Baldwin prepares for more traffic congestion


FAIRHOPE – With Baldwin County’s population expected to increase by about 50 percent in the next 20 years, local officials are working to prepare for the traffic and congestion that growth will bring.

The Eastern Shore Metropolitan Planning Organization is developing a Long-Range Transportation Plan Update to study traffic growth and congestion over the next 25 years. The MPO assists with transportation planning for the area that includes Spanish Fort, Daphne, Fairhope, Loxley and nearby unincorporated areas.

The MPO policy board is scheduled to discuss a draft proposal of the plan later this month.

Baldwin County’s population, now more than 200,000, is expected to top 300,000 by 2040 and continue climbing. At a board work session on Wednesday, July 8, planners said road improvements needed to keep the same level of service and congestion drivers now experience could cost up to $125 million.

John Gardner, senior transportation planner with J.R. Wilburn and Associates, which is helping to develop the plan, said that growth will expand population centers to the north and east of the Eastern Shore.

The forecast -- you really see a lot of growth north of I-10 in Spanish Fort and Loxley,” Gardner said. “You also see a lot of growth in that 181-corridor. You start to see the households spreading out to Robertsdale and in that area around Silverhill.”

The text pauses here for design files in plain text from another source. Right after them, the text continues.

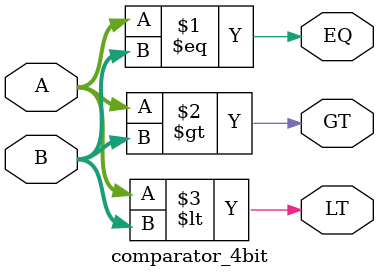
<source format=v>
`timescale 1ns / 1ps

module comparator_4bit (
    input  wire [3:0] A,  // 4 位输入 A
    input  wire [3:0] B,  // 4 位输入 B
    output wire EQ,       // A == B
    output wire GT,       // A > B
    output wire LT        // A < B
);

    // 比较逻辑
    assign EQ = (A == B); // A 等于 B
    assign GT = (A > B);  // A 大于 B
    assign LT = (A < B);  // A 小于 B

endmodule
</source>
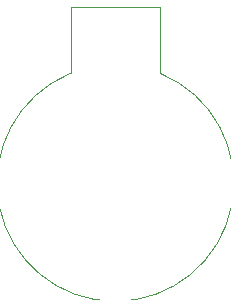
<source format=gbr>
G04 #@! TF.GenerationSoftware,KiCad,Pcbnew,(5.1.5-0-10_14)*
G04 #@! TF.CreationDate,2021-06-01T12:28:28-04:00*
G04 #@! TF.ProjectId,ESLO_RB2,45534c4f-5f52-4423-922e-6b696361645f,rev?*
G04 #@! TF.SameCoordinates,Original*
G04 #@! TF.FileFunction,Profile,NP*
%FSLAX46Y46*%
G04 Gerber Fmt 4.6, Leading zero omitted, Abs format (unit mm)*
G04 Created by KiCad (PCBNEW (5.1.5-0-10_14)) date 2021-06-01 12:28:28*
%MOMM*%
%LPD*%
G04 APERTURE LIST*
%ADD10C,0.050000*%
G04 APERTURE END LIST*
D10*
X219503510Y-79421439D02*
G75*
G02X211900001Y-79420001I-3803510J-9278561D01*
G01*
X219500000Y-73830000D02*
X219500000Y-79420000D01*
X211900000Y-73830000D02*
X219500000Y-73830000D01*
X211900000Y-79420000D02*
X211900000Y-73830000D01*
M02*

</source>
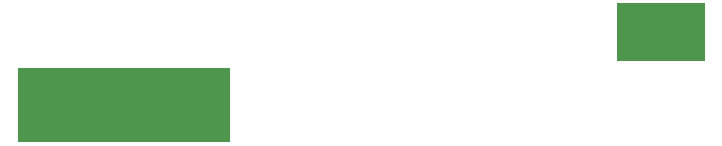
<source format=gko>
G04*
G04 #@! TF.GenerationSoftware,Altium Limited,Altium Designer,23.6.0 (18)*
G04*
G04 Layer_Color=16711935*
%FSLAX25Y25*%
%MOIN*%
G70*
G04*
G04 #@! TF.SameCoordinates,9EB9F688-6EA2-4756-8BD5-BABC090EB3C1*
G04*
G04*
G04 #@! TF.FilePolarity,Positive*
G04*
G01*
G75*
%ADD98R,0.70866X0.24803*%
%ADD99R,0.29528X0.19291*%
D98*
X230035Y118913D02*
D03*
D03*
D99*
X409244Y143425D02*
D03*
D03*
M02*

</source>
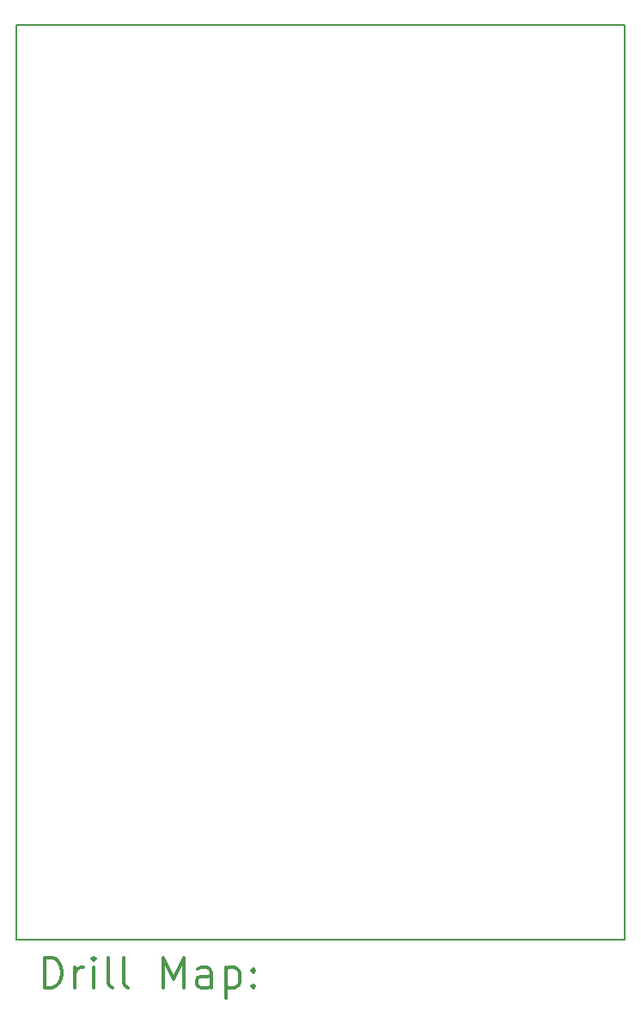
<source format=gbr>
%FSLAX45Y45*%
G04 Gerber Fmt 4.5, Leading zero omitted, Abs format (unit mm)*
G04 Created by KiCad (PCBNEW (5.0.2)-1) date 14/02/2019 14:40:59*
%MOMM*%
%LPD*%
G01*
G04 APERTURE LIST*
%ADD10C,0.150000*%
%ADD11C,0.200000*%
%ADD12C,0.300000*%
G04 APERTURE END LIST*
D10*
X16000000Y-7000000D02*
X10000000Y-7000000D01*
X16000000Y-16000000D02*
X16000000Y-7000000D01*
X10000000Y-16000000D02*
X16000000Y-16000000D01*
X10000000Y-7000000D02*
X10000000Y-16000000D01*
D11*
D12*
X10278928Y-16473214D02*
X10278928Y-16173214D01*
X10350357Y-16173214D01*
X10393214Y-16187500D01*
X10421786Y-16216071D01*
X10436071Y-16244643D01*
X10450357Y-16301786D01*
X10450357Y-16344643D01*
X10436071Y-16401786D01*
X10421786Y-16430357D01*
X10393214Y-16458929D01*
X10350357Y-16473214D01*
X10278928Y-16473214D01*
X10578928Y-16473214D02*
X10578928Y-16273214D01*
X10578928Y-16330357D02*
X10593214Y-16301786D01*
X10607500Y-16287500D01*
X10636071Y-16273214D01*
X10664643Y-16273214D01*
X10764643Y-16473214D02*
X10764643Y-16273214D01*
X10764643Y-16173214D02*
X10750357Y-16187500D01*
X10764643Y-16201786D01*
X10778928Y-16187500D01*
X10764643Y-16173214D01*
X10764643Y-16201786D01*
X10950357Y-16473214D02*
X10921786Y-16458929D01*
X10907500Y-16430357D01*
X10907500Y-16173214D01*
X11107500Y-16473214D02*
X11078928Y-16458929D01*
X11064643Y-16430357D01*
X11064643Y-16173214D01*
X11450357Y-16473214D02*
X11450357Y-16173214D01*
X11550357Y-16387500D01*
X11650357Y-16173214D01*
X11650357Y-16473214D01*
X11921786Y-16473214D02*
X11921786Y-16316071D01*
X11907500Y-16287500D01*
X11878928Y-16273214D01*
X11821786Y-16273214D01*
X11793214Y-16287500D01*
X11921786Y-16458929D02*
X11893214Y-16473214D01*
X11821786Y-16473214D01*
X11793214Y-16458929D01*
X11778928Y-16430357D01*
X11778928Y-16401786D01*
X11793214Y-16373214D01*
X11821786Y-16358929D01*
X11893214Y-16358929D01*
X11921786Y-16344643D01*
X12064643Y-16273214D02*
X12064643Y-16573214D01*
X12064643Y-16287500D02*
X12093214Y-16273214D01*
X12150357Y-16273214D01*
X12178928Y-16287500D01*
X12193214Y-16301786D01*
X12207500Y-16330357D01*
X12207500Y-16416071D01*
X12193214Y-16444643D01*
X12178928Y-16458929D01*
X12150357Y-16473214D01*
X12093214Y-16473214D01*
X12064643Y-16458929D01*
X12336071Y-16444643D02*
X12350357Y-16458929D01*
X12336071Y-16473214D01*
X12321786Y-16458929D01*
X12336071Y-16444643D01*
X12336071Y-16473214D01*
X12336071Y-16287500D02*
X12350357Y-16301786D01*
X12336071Y-16316071D01*
X12321786Y-16301786D01*
X12336071Y-16287500D01*
X12336071Y-16316071D01*
M02*

</source>
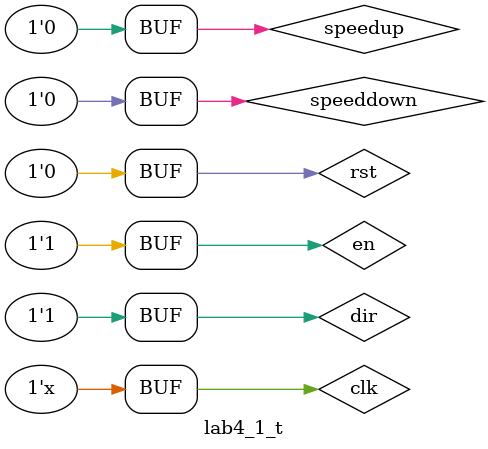
<source format=v>
`timescale 1ns/100ps
module lab4_1_t;
    reg clk,rst,en,dir,speedup,speeddown;
    wire [3:0] DIGIT;
    wire [6:0] DISPLAY;
    wire max;
    wire min;

    lab4_1 my(.clk(clk), .rst(rst), .en(en), .dir(dir), .speedup(speedup), .speeddown(speeddown),
                .DIGIT(DIGIT), .DISPLAY(DISPLAY), .max(max), .min(min));

    always #5 clk=~clk;

    initial begin
        clk=0;
        rst=0;
        en=0;
        dir=0;
        speedup=0;
        speeddown=0;
        #100
        en=1;
        
        #500
        rst=1;
        #10
        rst=0;
        
        #10
        en=1;
        #1200
        dir=1;
    end
endmodule
</source>
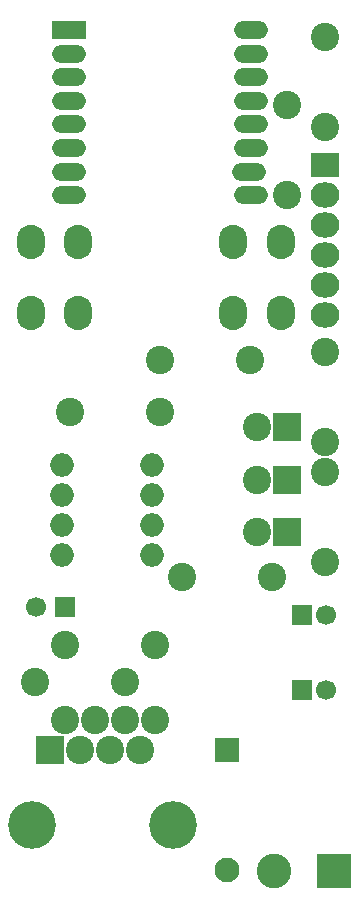
<source format=gbr>
G04 #@! TF.FileFunction,Soldermask,Bot*
%FSLAX46Y46*%
G04 Gerber Fmt 4.6, Leading zero omitted, Abs format (unit mm)*
G04 Created by KiCad (PCBNEW 4.0.7-e2-6376~58~ubuntu16.04.1) date Sat May  5 11:14:25 2018*
%MOMM*%
%LPD*%
G01*
G04 APERTURE LIST*
%ADD10C,0.100000*%
%ADD11R,2.900000X1.500000*%
%ADD12O,2.900000X1.500000*%
%ADD13O,2.400000X2.900000*%
%ADD14C,4.049980*%
%ADD15R,2.400000X2.400000*%
%ADD16C,2.400000*%
%ADD17R,2.432000X2.127200*%
%ADD18O,2.432000X2.127200*%
%ADD19R,2.940000X2.940000*%
%ADD20C,2.940000*%
%ADD21C,2.398980*%
%ADD22R,1.700000X1.700000*%
%ADD23C,1.700000*%
%ADD24C,2.099260*%
%ADD25R,2.099260X2.099260*%
%ADD26O,2.000000X2.000000*%
G04 APERTURE END LIST*
D10*
D11*
X151065000Y-67310000D03*
D12*
X151065000Y-69310000D03*
X151065000Y-71310000D03*
X151065000Y-73310000D03*
X151065000Y-75310000D03*
X151065000Y-77310000D03*
X151065000Y-79310000D03*
X151065000Y-81310000D03*
X166465000Y-81310000D03*
X166365000Y-79310000D03*
X166465000Y-77310000D03*
X166465000Y-75310000D03*
X166465000Y-73310000D03*
X166465000Y-71310000D03*
X166465000Y-69310000D03*
X166465000Y-67310000D03*
D13*
X147860000Y-85265000D03*
X151860000Y-85265000D03*
X147860000Y-91265000D03*
X151860000Y-91265000D03*
D14*
X159862520Y-134620000D03*
X147993100Y-134620000D03*
D15*
X149479000Y-128270000D03*
D16*
X150749000Y-125730000D03*
X152019000Y-128270000D03*
X153289000Y-125730000D03*
X154559000Y-128270000D03*
X155829000Y-125730000D03*
X157099000Y-128270000D03*
X158369000Y-125730000D03*
D17*
X172720000Y-78740000D03*
D18*
X172720000Y-81280000D03*
X172720000Y-83820000D03*
X172720000Y-86360000D03*
X172720000Y-88900000D03*
X172720000Y-91440000D03*
D13*
X165005000Y-85265000D03*
X169005000Y-85265000D03*
X165005000Y-91265000D03*
X169005000Y-91265000D03*
D19*
X173500000Y-138515000D03*
D20*
X168420000Y-138515000D03*
D21*
X155829000Y-122555000D03*
X148209000Y-122555000D03*
X158750000Y-99695000D03*
X151130000Y-99695000D03*
X150749000Y-119380000D03*
X158369000Y-119380000D03*
X169545000Y-81280000D03*
X169545000Y-73660000D03*
X172720000Y-75565000D03*
X172720000Y-67945000D03*
D22*
X170815000Y-123190000D03*
D23*
X172815000Y-123190000D03*
D22*
X170815000Y-116840000D03*
D23*
X172815000Y-116840000D03*
D22*
X150749000Y-116205000D03*
D23*
X148249000Y-116205000D03*
D21*
X166370000Y-95250000D03*
X158750000Y-95250000D03*
D15*
X169545000Y-105410000D03*
D16*
X167005000Y-105410000D03*
D15*
X169545000Y-100965000D03*
D16*
X167005000Y-100965000D03*
D15*
X169545000Y-109855000D03*
D16*
X167005000Y-109855000D03*
D21*
X168275000Y-113665000D03*
X160655000Y-113665000D03*
X172720000Y-94615000D03*
X172720000Y-102235000D03*
X172720000Y-112395000D03*
X172720000Y-104775000D03*
D24*
X164467540Y-138430520D03*
D25*
X164467540Y-128270520D03*
D26*
X158115000Y-111760000D03*
X158115000Y-109220000D03*
X158115000Y-106680000D03*
X158115000Y-104140000D03*
X150495000Y-104140000D03*
X150495000Y-106680000D03*
X150495000Y-109220000D03*
X150495000Y-111760000D03*
M02*

</source>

Roads where congestion is expected to increase include Interstate 10 at Mobile Bay, Jimmy Faulkner Drive, US 31, Alabama 59 at I-10, Alabama 104 and other areas of I-10 and 59.

Some of the highest priorities in the draft include widening US 98 at I-10 to six lanes and US 31 to four lanes east of where the highway is being widened now. Corridor studies on Alabama 59 and US 98 are also listed as top priorities.

The draft does not include funding for widening I-10 to six lanes between Alabama 181 and Alabama 59. That $76-million project is one of the most needed, but money for that work would come from Alabama Department of Transportation’s budget and not funds overseen by the MPO, so it was not included on the list, Gardner said.

If ALDOT can’t pay for that work, however, it will have an impact on other roads, he said.

“We think it’s reasonable to assume that section of I-10 gets widened to six lanes,” Gardner said. “If we don’t assume that, we see a lot bigger need for widening in the rest of the network because as it becomes congested, you’ll see traffic shift to the parallel streets.”

During the work session, some local officials questioned the priorities given to some projects. Baldwin County Engineer Joey Nunnally said Baldwin County 64 in Belforest was listed as a medium priority project, but the region has some of the highest growth in the area.

“There’s a crazy amount of development going on out there right now,” Nunally said. “There’s one subdivision that’s got 900. Another one’s got 600 houses. Another one’s got 300 or 400 houses. The only one that’s under construction right now is the 900 houses. The others are fixing to come online. I’m just trying to get ahead of the ball game, trying to be proactive instead of reactive.”

Rod Wilburn of JRWA said County 64 was not given a top priority because it is in better condition than some other two-lane highways in the area. He said, however, that planners need to work with local officials to get information on areas such as Belforest before a final plan can be completed.